“My Three Years on the Soto Zen Buddhist Association Board: a Brief Reflection”

Post Reply
passel
Posts: 201
Joined: Sat Sep 29, 2012 5:30 am

“My Three Years on the Soto Zen Buddhist Association Board: a Brief Reflection”

Post by passel » Tue Nov 07, 2017 10:44 pm

"I have made a heap of all that I have met"- Svetonious

User avatar
SunWuKong
Posts: 262
Joined: Mon Nov 06, 2017 11:15 pm
Location: Alexandria, Virginia
Contact:

Re: “My Three Years on the Soto Zen Buddhist Association Board: a Brief Reflection”

Post by SunWuKong » Wed Nov 08, 2017 12:12 am

and???

I've read that the real reason behind Japanese monks not being celibate or vegetarian, or shaved was due to the "Purple Robe" affair, in which they were officially busted out of rank by the Emperor. but I'm not the expert

https://nirc.nanzan-u.ac.jp/nfile/2978
“Nothing holy, just vast empty space!”

User avatar
Lindama
Posts: 660
Joined: Tue Sep 18, 2012 4:26 pm
Location: Forestville, CA usa

Re: “My Three Years on the Soto Zen Buddhist Association Board: a Brief Reflection”

Post by Lindama » Wed Nov 08, 2017 7:15 am

dear heart, as I see it, there are not real reasons for anything.

don't miss the core of what James said:
And, most of all, I’m concerned about the possibilities of Zen for a fulfilled life. I see it as one of the true ways. It is powerful. It is lovely. And it is a most human enterprise. So, it is also dreadfully frustrating. And, always, it appears, always totters at the edge of collapse.
Read more at http://www.patheos.com/blogs/monkeymind ... a7vjGCj.99
I knew James briefly and some of his teachers... a good practice whether zen or other, holds the possibility for a fulfilled life... priest or lay. it is both empowered and vulnerable in one breath.

linda
Not last night,
not this morning,
melon flowers bloomed.
~ Bassho

User avatar
Larryo
Posts: 32
Joined: Fri Oct 27, 2017 2:30 pm

Re: “My Three Years on the Soto Zen Buddhist Association Board: a Brief Reflection”

Post by Larryo » Fri Nov 10, 2017 5:27 pm

Lindama wrote:
Wed Nov 08, 2017 7:15 am
it is both empowered and vulnerable in one breath.
Like Life and Death itself. A Wonderful paradox!

User avatar
SunWuKong
Posts: 262
Joined: Mon Nov 06, 2017 11:15 pm
Location: Alexandria, Virginia
Contact:

Re: “My Three Years on the Soto Zen Buddhist Association Board: a Brief Reflection”

Post by SunWuKong » Wed Nov 15, 2017 2:09 am

I like James too, but he is also from my other tradition, UUA or Unitarian Universalist Association, but if you say cut him some slack I will respectfully obey your wishes. I'm probably jealous because i lack a gift of words.

* Directions:
1. In the forum thread, which affair does SunWuKong name as the reported reason Japanese monks are not celibate, vegetarian or shaved?
2. Name each user who writes a post in the forum thread.
3. Carry the forum thread on from its last post.
The material after the forum thread isn't needed.

* The data:
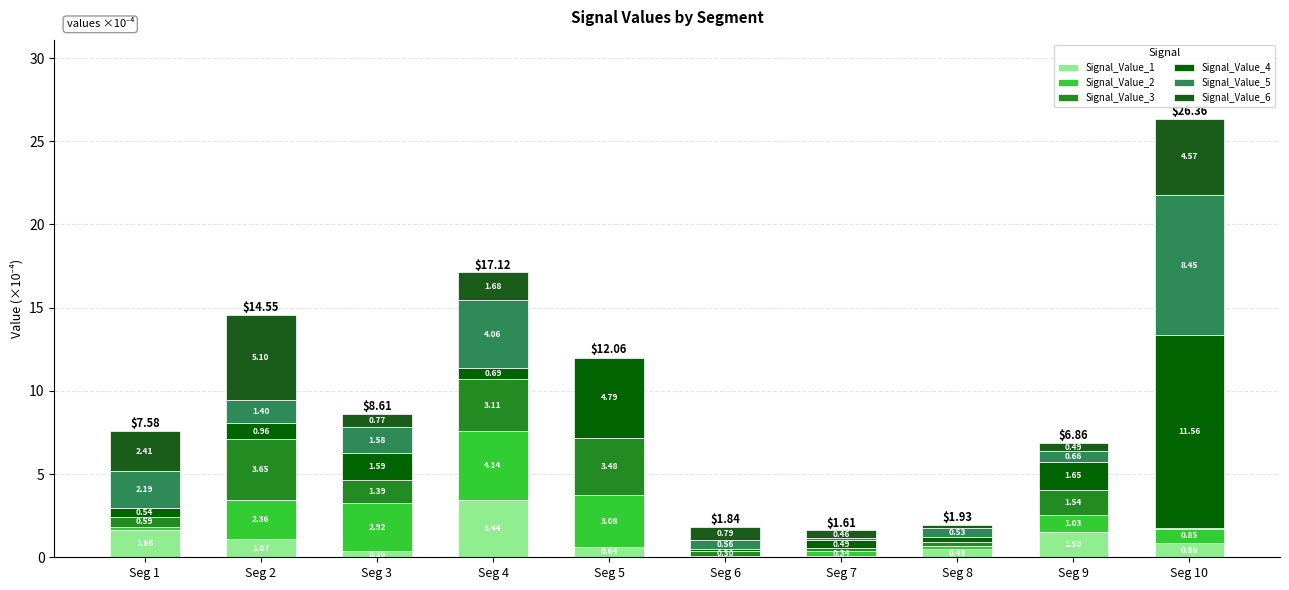

How many series are shown in this chart?

6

* Answer list:
1. The "Purple Robe" affair.

2. passel, SunWuKong, Lindama, Larryo

3.
:bow:
“Nothing holy, just vast empty space!”

User avatar
KeithA
Posts: 137
Joined: Tue May 24, 2011 11:02 pm

Re: “My Three Years on the Soto Zen Buddhist Association Board: a Brief Reflection”

Post by KeithA » Wed Nov 15, 2017 2:29 am

James is a wonderful soul. I met him a couple times and gave a delightful talk at a Sangha day some years ago. He wrote in one of his books the he moved on from Kwan Um because he didn't like the kimch! Poor guy, he has no idea what he missed out on! :lol:

The hand-wringing over somehow certifying teachers is an interesting topic.

User avatar
Wayfarer
Posts: 3734
Joined: Sun May 27, 2012 8:31 am
Location: Sydney AU

Re: “My Three Years on the Soto Zen Buddhist Association Board: a Brief Reflection”

Post by Wayfarer » Tue Nov 21, 2017 11:23 am

I read James' blog regularly. Really like it. And Dosho's also. Thinking of signing up on his online sangha.
Only practice with no gaining idea ~ Suzuki-roshi

Matylda
Posts: 597
Joined: Mon May 14, 2012 3:32 pm

Re: “My Three Years on the Soto Zen Buddhist Association Board: a Brief Reflection”

Post by Matylda » Sat Jan 20, 2018 12:16 am

Probably I do not understand everything what was written on that blog.
But let me say from the perspective of situation in Japan.

Yes, most priests received so called dharma transmission or shiho in Japan. But it means no more then to be a priest. A priest who can help in the temple or run the temple. They can do services etc. and if they like also zazenkai. Zazen practice like in bigger western zen centers never happens. Very few temples in Japan offer it. Whether soto, rinzai or obaku. Does not matter in fact.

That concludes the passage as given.